The shelters are part of the notable rustic architectural theme that is particularly consistent at Mount Rainier in both frontcountry and backcountry, having all been built at the height of the NPS Rustic design trend. Since its founding in 1916, the NPS sought to design and build visitor facilities without visually interrupting the natural or historic surroundings. The shelters are part of the Mount Rainier National Historic Landmark District, which encompasses the entire park and which recognizes the park's inventory of Park Service-designed rustic architecture.

==Built by Civilian Conservation Corps==
The Summerland Trail Shelter, the Indian Bar Trail Shelter, and North Mowich Trail Shelter are the three CCC shelters remaining on the trail. Both were designed by the National Park Service Branch of Plans and Design, under the supervision of Edwin A. Nickel.

===Summerland Trail Shelter===
The Summerland Trail Shelter in Mount Rainier National Park is a rustic shelter on the Wonderland Trail, built by the Civilian Conservation Corps in 1934. The shelter features stone walls and a log roof structure, in a saltbox shape. It Measures about 15 ft by 16 ft. According to the supervising landscape architect, "The workmen were inexperienced in stone work and the shelter was not too good in appearance, but it was in harmony with its location." The shelter was listed on the National Register of Historic Places on March 13, 1991.

===North Mowich Trail Shelter===
The North Mowich Trail Shelter is one of a series of shelters designed to provide simple shelter to hikers on the Wonderland Trail in Mount Rainier National Park. The North Mowich shelter was built in 1934 by Civilian Conservation Corps workers. The log structure, open to the front, measures 14 ft by 14 ft. The shelter was listed on the National Register of Historic Places on March 13, 1991.

===Indian Bar Trail Shelter===
The Indian Bar Trail Shelter in Mount Rainier National Park is a rustic shelter on the Wonderland Trail, built by the Civilian Conservation Corps in 1940. The shelter features stone walls and a log roof structure, to a design by the National Park Service Branch of Plans and Design, under the supervision of Edwin A. Nickel. Measuring about 23 ft by 26 ft, it is one of two CCC shelters remaining on the trail, with the earlier Summerland Trail Shelter. The Indian Bar shelter features a stone fireplace, and replaced an earlier ranger-built shelter. The shelter was listed on the National Register of Historic Places on March 13, 1991.

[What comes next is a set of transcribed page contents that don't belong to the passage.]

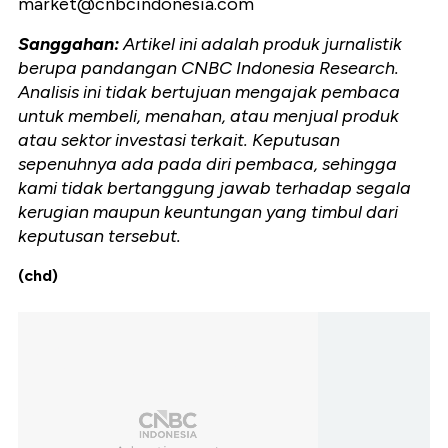
market@cnbcindonesia.com
Sanggahan:
Artikel ini adalah produk jurnalistik
berupa pandangan CNBC Indonesia Research.
Analisis ini tidak bertujuan mengajak pembaca
untuk membeli, menahan, atau menjual produk
atau sektor investasi terkait. Keputusan
sepenuhnya ada pada diri pembaca, sehingga
kami tidak bertanggung jawab terhadap segala
kerugian maupun keuntungan yang timbul dari
keputusan tersebut.
(chd)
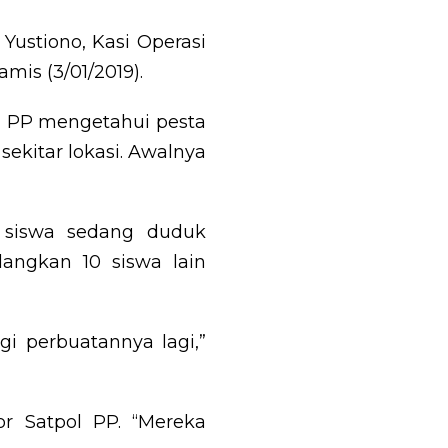
 Yustiono, Kasi Operasi
s (3/01/2019).
ol PP mengetahui pesta
sekitar lokasi. Awalnya
 siswa sedang duduk
dangkan 10 siswa lain
i perbuatannya lagi,”
or Satpol PP. “Mereka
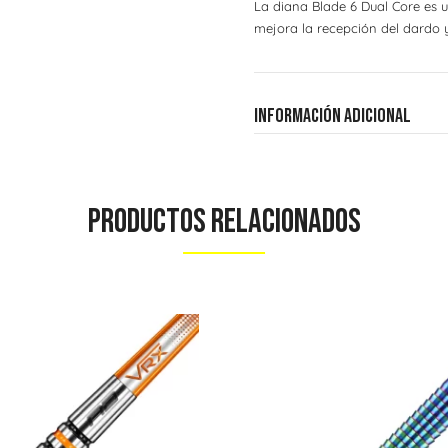
La diana Blade 6 Dual Core es 
mejora la recepción del dardo y 
Información adicional
Productos Relacionados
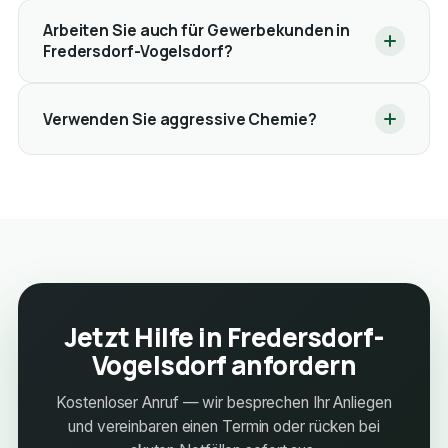
Arbeiten Sie auch für Gewerbekunden in
Fredersdorf-Vogelsdorf?
Verwenden Sie aggressive Chemie?
Jetzt Hilfe in Fredersdorf-
Vogelsdorf anfordern
Kostenloser Anruf — wir besprechen Ihr Anliegen
und vereinbaren einen Termin oder rücken bei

In 2008, renovations were made to the Indian Bar Shelter to make repairs and correct drainage problems. Funding provided by the Mount Rainier National Park Associates was matched under the federal NPS Centennial Project.

==Other historic shelters==

===Sunset Park Patrol Cabin===
The Sunset Park Patrol Cabin was built in 1922 to shelter park rangers and hikers on the Wonderland Trail in Mount Rainier National Park. The cabin, at Golden Lakes, is a log structure about 16 ft by 18 ft with a low porch (included in the dimensions) across the front. The interior is finished with varnished logs and a wood floor. It was one of several such cabins built in 1922. The cabin was placed on the National Register of Historic Places on March 13, 1991.

===White River Patrol Cabin===

The White River Patrol Cabin was built in 1927 by the National Park Service at the White River Campground in Mount Rainier National Park, as the White River Campground Ranger Station. The rustic cabin functioned as a patrol cabin because of its location on the Wonderland Trail. Construction is post and beam frame with log roof framing. The three-room cabin was remodeled in 1949. The cabin was placed on the National Register of Historic Places on March 13, 1991.

In 1998 White River Patrol Cabin underwent rehabilitation. This historic back country cabin serves as a mini-museum about the park's extensive trail system, including the Wonderland Trail.

===Sunset Park Trail Shelter===
The Sunset Park Trail Shelter was built in 1931 at Golden Lakes in the Sunset Park portion of Mount Rainier National Park. The rustic log structure provides shelter for hikers on the Wonderland Trail that encircles Mount Rainier. The Sunset Park shelter is built in a saltbox shape, with a porch spanning the width of the front. It was listed on the National Register of Historic Places on March 13, 1991.